Smith was careful about what he ate and would even admonish her about going to heavy on colas, she said.

“It was just that Bernal had hypertension,” she said, disclosing that she does also. She routinely takes medication; he did not.

“He told me that he did not like the way it made him feel. I told him, ‘You’ve got to keep taking it until you get the right one.’ … It’s a silent killer. You can be up today doing what you regularly do and then you can just fall out and you’re gone.”
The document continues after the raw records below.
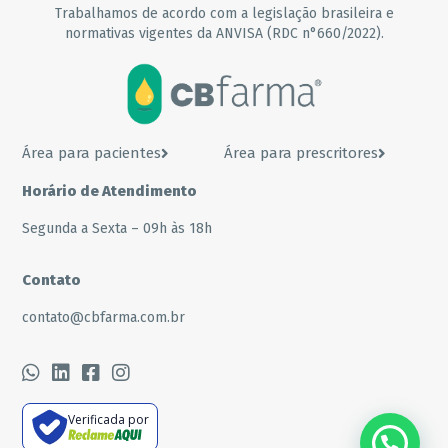
Trabalhamos de acordo com a legislação brasileira e
normativas vigentes da ANVISA (RDC n°660/2022).
Área para pacientes
Área para prescritores
Horário de Atendimento
Segunda a Sexta – 09h às 18h
Contato
contato@cbfarma.com.br
Verificada por
???? Precisa de ajuda?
The October health symposium is for “everybody and anybody,” she said. “The focus is primarily for African-America men but it (October) is also breast cancer awareness month. Last year, I was at an event where Bernal was the MC for Tiara’s Teardrops. At the event they featured Bret Miller founder of the Male Breast Cancer Coalition, who had male breast cancer.”

And then there is the need to proactively address the issue of stress, Peete-Smith said.

“Bernal internalized his stress,” she said. “You’ve got to release some things…”

Peete-Smith said it is imperative to take control of one’s health, including visits to the doctor.

“People like to use excuses about ‘I don’t have the money’ or I don’t have this or that. There is no reason why you could not have gone to the doctor,” she said, noting that there are free and/or low-cost options.

With candor, she said, “Everybody might not have the means but Mike and Bernal did. …

“Sometimes tomorrow don’t come for people. So it’s important to take the time today to take care of yourself. Give the give of life.”